M. Lutgen, si c’était à refaire, relanceriez-vous votre appel du 19 juin maintenant que vous en connaissez le résultat ?

Oui, bien sûr ! Je n’ai aucun regret.

Même dans la manière ?

Oui, parce que je ne pouvais pas faire autrement, sinon on m’aurait reproché des petits arrangements en coulisse.

Et l’auriez-vous fait si votre geste avait entraîné des élections anticipées, comme cela existe au niveau fédéral ?

Je vais même vous dire que j’aurais préféré qu’on puisse passer par des élections.

Vous avez réussi à changer une majorité sur trois. Ne devriez-vous pas remettre votre mandat de président du CDH en jeu afin de vous assurer du soutien de votre parti ?

Ce n’est pas du tout à l’ordre du jour. Quand on est dans ses convictions, qu’on a collectivement pris des décisions et que l’on propose des alternatives, on n’est pas dans l’échec, ni personnel, ni collectif. Ma détermination est absolue. Il faut poursuivre. Ce qu’on a réussi en Wallonie et les lignes que nous avons fait bouger ailleurs, notamment sur l’abrogation du décret inscription, il faut les transformer. Assurance autonomie, réforme fiscale, emploi, pacte d’excellence pour l’école… J’ai l’ambition d’aller jusqu’au bout.

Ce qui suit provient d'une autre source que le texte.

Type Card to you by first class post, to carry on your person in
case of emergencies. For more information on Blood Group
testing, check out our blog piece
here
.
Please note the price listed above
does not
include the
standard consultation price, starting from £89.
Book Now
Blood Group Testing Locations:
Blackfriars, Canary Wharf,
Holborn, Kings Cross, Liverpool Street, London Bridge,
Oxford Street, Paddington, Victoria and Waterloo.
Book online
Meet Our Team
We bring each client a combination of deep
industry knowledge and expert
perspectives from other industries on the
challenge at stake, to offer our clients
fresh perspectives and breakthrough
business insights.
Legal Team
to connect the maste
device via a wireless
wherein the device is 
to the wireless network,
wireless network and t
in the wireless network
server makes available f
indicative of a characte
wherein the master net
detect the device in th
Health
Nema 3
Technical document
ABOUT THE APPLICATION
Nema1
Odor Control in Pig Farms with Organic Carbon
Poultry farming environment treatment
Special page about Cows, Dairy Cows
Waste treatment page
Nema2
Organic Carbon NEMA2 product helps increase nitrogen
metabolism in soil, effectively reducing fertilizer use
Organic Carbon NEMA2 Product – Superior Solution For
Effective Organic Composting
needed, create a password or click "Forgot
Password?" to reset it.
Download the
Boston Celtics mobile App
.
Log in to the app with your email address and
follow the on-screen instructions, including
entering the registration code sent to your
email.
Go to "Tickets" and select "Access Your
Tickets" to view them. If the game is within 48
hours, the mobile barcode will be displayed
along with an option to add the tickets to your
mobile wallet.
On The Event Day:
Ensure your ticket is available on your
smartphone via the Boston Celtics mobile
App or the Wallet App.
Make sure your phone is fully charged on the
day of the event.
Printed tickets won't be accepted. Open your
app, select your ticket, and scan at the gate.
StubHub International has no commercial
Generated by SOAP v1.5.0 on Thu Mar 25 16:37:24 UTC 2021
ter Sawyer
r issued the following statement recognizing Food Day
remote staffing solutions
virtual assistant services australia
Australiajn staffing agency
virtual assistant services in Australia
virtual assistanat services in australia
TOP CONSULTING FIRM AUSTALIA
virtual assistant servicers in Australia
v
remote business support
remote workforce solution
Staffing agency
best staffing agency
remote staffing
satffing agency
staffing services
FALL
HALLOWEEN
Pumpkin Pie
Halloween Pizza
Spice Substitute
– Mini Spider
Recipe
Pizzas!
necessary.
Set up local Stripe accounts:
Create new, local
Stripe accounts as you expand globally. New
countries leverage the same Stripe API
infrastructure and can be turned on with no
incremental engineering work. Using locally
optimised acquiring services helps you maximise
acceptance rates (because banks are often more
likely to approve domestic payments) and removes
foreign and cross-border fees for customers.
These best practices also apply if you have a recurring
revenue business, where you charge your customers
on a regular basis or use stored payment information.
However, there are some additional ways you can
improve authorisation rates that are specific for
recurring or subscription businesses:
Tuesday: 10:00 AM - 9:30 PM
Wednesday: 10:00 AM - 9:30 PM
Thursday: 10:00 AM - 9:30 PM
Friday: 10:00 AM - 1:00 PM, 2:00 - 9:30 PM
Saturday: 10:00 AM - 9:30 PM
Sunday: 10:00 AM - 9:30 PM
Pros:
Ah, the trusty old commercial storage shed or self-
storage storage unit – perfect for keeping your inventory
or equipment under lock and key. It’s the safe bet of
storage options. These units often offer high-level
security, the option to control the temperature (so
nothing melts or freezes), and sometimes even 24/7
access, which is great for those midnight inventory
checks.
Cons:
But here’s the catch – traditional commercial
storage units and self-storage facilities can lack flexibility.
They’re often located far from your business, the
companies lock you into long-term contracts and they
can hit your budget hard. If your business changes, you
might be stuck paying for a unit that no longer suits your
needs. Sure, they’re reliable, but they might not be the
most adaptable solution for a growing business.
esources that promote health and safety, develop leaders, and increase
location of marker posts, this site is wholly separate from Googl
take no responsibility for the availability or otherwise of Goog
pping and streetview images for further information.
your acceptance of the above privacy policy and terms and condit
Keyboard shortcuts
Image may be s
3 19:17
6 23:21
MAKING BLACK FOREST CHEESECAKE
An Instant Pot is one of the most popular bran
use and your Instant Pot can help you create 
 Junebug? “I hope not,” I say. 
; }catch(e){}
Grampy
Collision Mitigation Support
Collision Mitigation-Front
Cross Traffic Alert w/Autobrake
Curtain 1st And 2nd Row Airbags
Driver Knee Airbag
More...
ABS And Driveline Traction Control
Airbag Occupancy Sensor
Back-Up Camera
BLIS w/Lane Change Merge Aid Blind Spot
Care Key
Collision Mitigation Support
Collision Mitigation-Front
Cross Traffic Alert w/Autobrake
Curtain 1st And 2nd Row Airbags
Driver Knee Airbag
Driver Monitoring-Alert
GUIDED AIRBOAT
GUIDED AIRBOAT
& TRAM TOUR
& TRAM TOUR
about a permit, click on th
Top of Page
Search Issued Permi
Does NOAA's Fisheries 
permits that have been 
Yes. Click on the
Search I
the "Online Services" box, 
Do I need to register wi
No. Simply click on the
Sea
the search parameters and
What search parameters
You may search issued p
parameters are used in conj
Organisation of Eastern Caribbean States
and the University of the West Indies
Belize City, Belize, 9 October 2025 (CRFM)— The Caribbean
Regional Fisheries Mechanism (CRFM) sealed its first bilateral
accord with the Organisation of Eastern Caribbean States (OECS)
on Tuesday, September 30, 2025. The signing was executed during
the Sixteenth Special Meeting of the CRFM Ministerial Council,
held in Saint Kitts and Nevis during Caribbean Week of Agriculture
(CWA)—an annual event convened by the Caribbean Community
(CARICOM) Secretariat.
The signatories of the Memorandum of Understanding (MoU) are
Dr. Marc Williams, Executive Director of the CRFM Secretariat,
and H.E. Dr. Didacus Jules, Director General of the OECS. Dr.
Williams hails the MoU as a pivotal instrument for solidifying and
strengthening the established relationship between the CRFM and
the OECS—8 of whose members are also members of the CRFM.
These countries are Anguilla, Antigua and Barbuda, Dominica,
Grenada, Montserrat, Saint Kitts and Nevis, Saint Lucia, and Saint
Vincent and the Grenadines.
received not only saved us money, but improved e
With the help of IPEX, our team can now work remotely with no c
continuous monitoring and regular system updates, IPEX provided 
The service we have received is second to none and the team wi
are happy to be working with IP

C’est quand ce "jusqu’au bout" ?

Après les élections de 2019.

Vous finirez donc votre mandat de président qui court jusqu’au second semestre 2019 ?

Il n’y a aucune raison de démissionner. Ce serait quand même le comble. J’ai la force et la volonté absolue d’être à l’offensive. On a une batterie de propositions qu’on fera approuver dans les parlements si on n’arrive pas à les faire approuver dans les gouvernements.